During the Southern Baptist Convention annual meeting, I overheard a conversation between two middle-aged, hard-working men who were part of a local union. The topic: Father's Day.

"I'd give anything to have a Father's Day again with my dad," one said.

"I'd give anything to have one with my son," the other responded.


I didn't know the context of each situation, but I didn't need to. The exchange was powerful.

Stephen Kendrick, the producer, said people who have seen the film are telling them, "This is exactly what the body of Christ needs to hear."

The stats on fatherlessness in America are sobering. Children in fatherless homes are more likely to commit crime, more likely to do drugs, more likely to be sexually active, according to government stats.

Fatherlessness is a problem that impacts all of society. That knife-toting high school bully who made the 6 o'clock news probably didn't have a father in the home. Neither did the gang member who held up the convenience store down the street.

But stats don't tell the whole story. There are no stats for the number of dads who are physically present, but mentally and spiritually out to lunch.

There's the work-obsessed father whose children aren't doing drugs or carrying guns, but they're not learning anything about the Gospel at home, either. He goes to church every now and then, but his wife carries the spiritual load most of the time.

Courageous, Kendrick believes, is what many women have been wanting.

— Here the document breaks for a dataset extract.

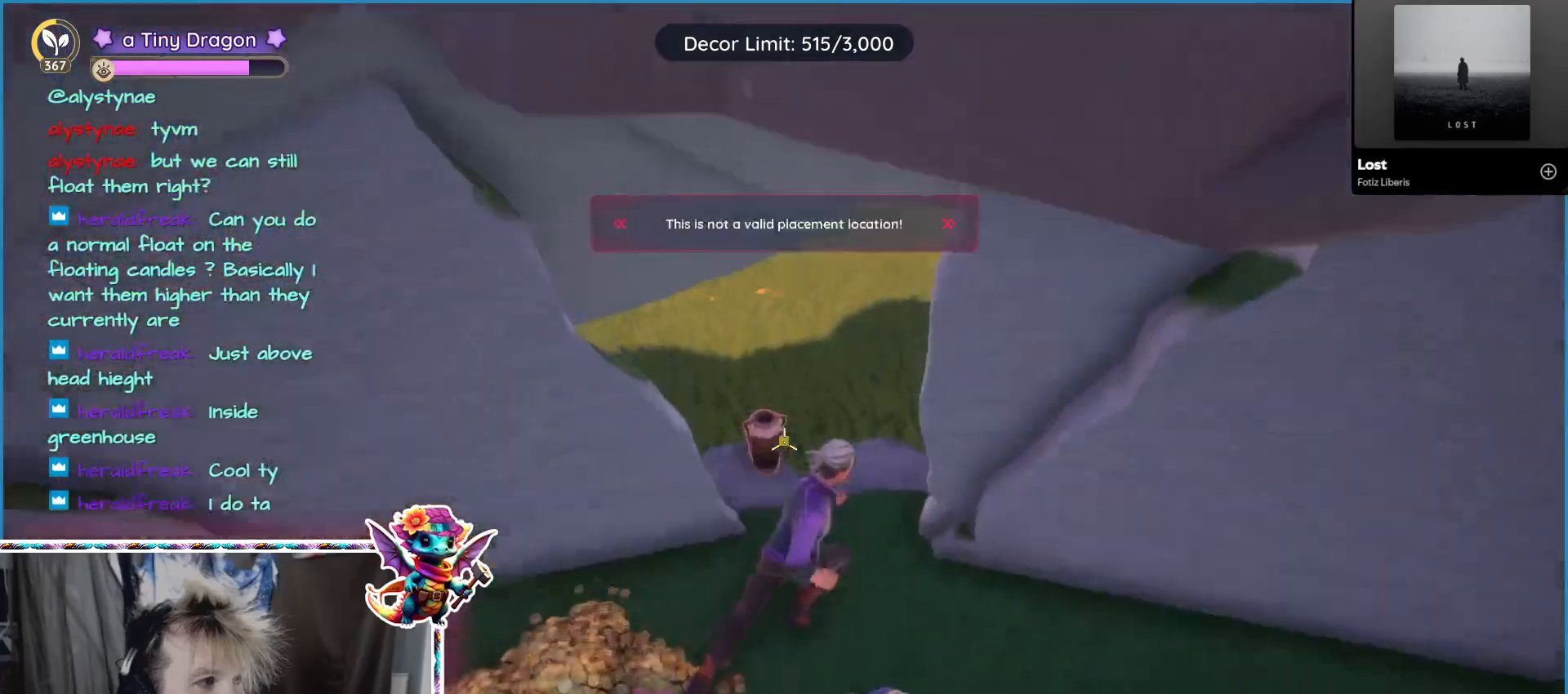
{"keys": ["w"], "mouse": [], "events": [[50, "d", "up"]]}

"I heard a statement years ago that we don't have godly nations because we don't have godly churches, and we don't have godly churches because we don't have godly families, and we don't have godly families because we don't have godly fathers," Kendrick said. "This movie is going after the jugular in calling men in the body of Christ around the world to step up to spiritual leadership over their own lives and their wives and their kids. What would happen around the world if men stepped up and grabbed the steering wheel again and said, 'As for me and my house, we will serve the Lord'? It would impact the next generation in a huge way."


Three years ago, churches got on board with Fireproof, buying out hundreds of theaters and urging couples to go watch the film. On Sept. 30, they need to do something similar with Courageous, and get every man in the neighborhood to go.

And with the Lord's help, those men will begin a journey to be the man Scripture has called them to be.